A bunt value is a default value for a given type. These default values are arbitrary, and fairly easy to determine (e.g. for atoms the bunt is 0), but it is important to identify the bunt values of various types.


Exercise

Test this in dojo:

=a =@ud
a
ud=0
=a =tape
a
tape=""


Walkthrough


|=  counter=@ud
=|  output=tape
|-  ^-  tape
?:  (gth counter 0)
  %=  $
    output  (weld "measure " output)
    counter  (dec counter)
  ==
(weld output "cut")

  • |= counter=@ud
    |= creates a gate and requests one argument, an @ud

    • =| output=tape
      =| declares a tape with a face of “output” that is given the bunt value (an empty tape)

      • ^- tape
        ^- casts the product of this generator as a tape

        • |-
          |- creates a trap, this will be the point to which the generator recurses, if the generator requires recursion

          • ?: (gth counter 0)
            ?: creates a test with branching outcomes - if the test (is counter greater than zero) is true, the lines between %= and == will be performed, causing recursion - if the test is false, (weld output “cut”) will be performed and the generator will output.
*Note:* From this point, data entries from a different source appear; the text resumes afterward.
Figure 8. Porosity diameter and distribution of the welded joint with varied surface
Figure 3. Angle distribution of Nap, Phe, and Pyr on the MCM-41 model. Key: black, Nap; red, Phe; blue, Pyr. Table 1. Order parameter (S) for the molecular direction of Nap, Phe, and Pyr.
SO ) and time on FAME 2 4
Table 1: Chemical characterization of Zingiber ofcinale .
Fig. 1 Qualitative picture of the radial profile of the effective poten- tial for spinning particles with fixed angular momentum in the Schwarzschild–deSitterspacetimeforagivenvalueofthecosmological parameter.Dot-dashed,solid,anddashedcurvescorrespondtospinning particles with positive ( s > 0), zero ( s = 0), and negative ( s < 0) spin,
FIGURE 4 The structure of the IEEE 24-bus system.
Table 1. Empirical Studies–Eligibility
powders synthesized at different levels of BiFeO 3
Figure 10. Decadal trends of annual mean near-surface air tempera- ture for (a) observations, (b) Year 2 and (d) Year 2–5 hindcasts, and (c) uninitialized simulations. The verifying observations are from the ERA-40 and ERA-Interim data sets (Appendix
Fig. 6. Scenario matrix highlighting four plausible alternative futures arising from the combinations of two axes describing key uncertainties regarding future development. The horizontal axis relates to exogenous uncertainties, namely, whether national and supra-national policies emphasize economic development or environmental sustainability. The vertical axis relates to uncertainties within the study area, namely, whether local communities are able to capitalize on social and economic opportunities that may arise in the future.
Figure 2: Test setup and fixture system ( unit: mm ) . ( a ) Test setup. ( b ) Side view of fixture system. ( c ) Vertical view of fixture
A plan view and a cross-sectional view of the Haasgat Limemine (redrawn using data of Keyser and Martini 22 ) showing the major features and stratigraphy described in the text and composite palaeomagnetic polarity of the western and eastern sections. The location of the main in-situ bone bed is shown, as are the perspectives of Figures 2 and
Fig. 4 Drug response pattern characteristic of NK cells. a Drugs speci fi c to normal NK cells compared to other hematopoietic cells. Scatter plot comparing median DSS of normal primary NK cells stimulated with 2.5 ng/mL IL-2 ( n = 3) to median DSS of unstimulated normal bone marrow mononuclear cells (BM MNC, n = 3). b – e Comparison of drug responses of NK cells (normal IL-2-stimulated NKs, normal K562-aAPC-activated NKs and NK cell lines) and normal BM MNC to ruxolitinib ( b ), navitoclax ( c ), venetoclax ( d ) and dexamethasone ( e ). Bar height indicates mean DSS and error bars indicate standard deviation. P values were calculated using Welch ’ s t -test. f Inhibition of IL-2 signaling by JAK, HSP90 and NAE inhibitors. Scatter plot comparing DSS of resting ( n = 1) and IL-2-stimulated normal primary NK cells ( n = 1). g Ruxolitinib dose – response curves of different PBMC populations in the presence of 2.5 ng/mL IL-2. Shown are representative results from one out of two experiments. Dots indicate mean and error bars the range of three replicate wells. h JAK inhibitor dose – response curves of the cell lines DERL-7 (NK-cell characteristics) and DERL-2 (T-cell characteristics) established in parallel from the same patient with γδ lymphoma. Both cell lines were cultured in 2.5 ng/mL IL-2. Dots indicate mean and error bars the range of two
Note that we should use ?. here to put the recursion beneath the shorter code of the final line (line 9), but for demonstrative purposes, we've put it above to make it clear that that happens first, so long as counter != 0.

            • %=  $
                output  (weld "measure " output)
                counter  (dec counter)
              ==

              %= resolves a wing with changes - effectively what’s going on here is that your urbit is told to resolve $, which you will recall is the arm of the generator (and in actuality, now, the arm of barhep), but this time to do it with different starting parameters. That is, the first time this generator processes, output will be blank and counter will be the input @ud. When %= is called here, your urbit must rerun the whole generator (up to |-) with two changes: output will have “measure “ welded to it, and counter will be one less than it was previously

            • (weld output "cut")
              (weld output “cut”) appends “cut” to the end of the tape that is output

Flow

  1. Request an input and form a gate
    |=  counter=@ud
  2. Evaluate the arm, $, of the gate
  3. Declare a value with a face of “output” that is a tape, and give it a standardized value that is different for each type (called a “bunt value”) which in the case of a tape is simple an empty tape
    =|  output=tape
  4. Cast the output of the evaluation of $ as a tape. This also states clearly the endpoint of the evaluation, so it is also telling the gate to end when this is achieved.
    ^-  tape
  5. Form a trap, with one arm called $, that is evaluated immediately
    |-
  6. Set a branching test, and check whether (gth counter 0) the counter input is greater than 0, and branch based on the results
    ?:  (gth counter 0)
  7. If counter is greater than 0, restart this program from the trap (Step 5), with the following changes: weld “measure “ to the beginning of the output tape, decrement the counter by 1
    %=  $
      output  (weld "measure " output)
      counter  (dec counter)
    ==
  8. If the counter less than or equal to 0, terminate the program with one final change: weld “cut” to the end of the output tape
    (weld output "cut")

Reading

Homework

  1. Do Exercises 1.5(a) and (c) from the reading 1.5 Lists above, and check your answers against the solutions at the bottom of the page.
  2. Submit the provided solution after adding your own comments to explain each line.
  3. Write a generator that implements decrement without using the standard library functions of sub or dec (hint: count up to one less than the input value using recursion).